Stored data entries

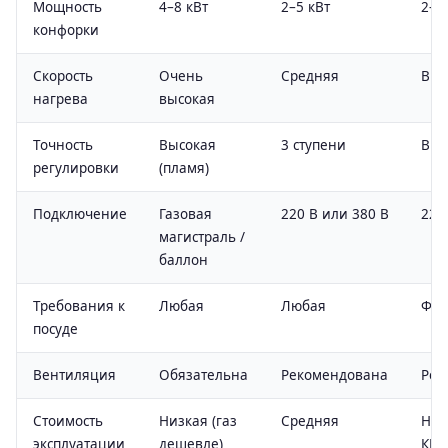
Мощность
4–8 кВт
2–5 кВт
2–8
конфорки
Скорость
Очень
Средняя
Выс
нагрева
высокая
Точность
Высокая
3 ступени
Выс
регулировки
(пламя)
Подключение
Газовая
220 В или 380 В
220
магистраль /
баллон
Требования к
Любая
Любая
Фер
посуде
Вентиляция
Обязательна
Рекомендована
Рек
Стоимость
Низкая (газ
Средняя
Низ
эксплуатации
дешевле)
КПД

_Task description_
In the records above, change "Вентиляция" to "Вытяжка" and leave every other line as it is. Don't include the pictures in the rewritten lines.

_Result below_
Мощность
4–8 кВт
2–5 кВт
2–8
конфорки
Скорость
Очень
Средняя
Выс
нагрева
высокая
Точность
Высокая
3 ступени
Выс
регулировки
(пламя)
Подключение
Газовая
220 В или 380 В
220
магистраль /
баллон
Требования к
Любая
Любая
Фер
посуде
Вытяжка
Обязательна
Рекомендована
Рек
Стоимость
Низкая (газ
Средняя
Низ
эксплуатации
дешевле)
КПД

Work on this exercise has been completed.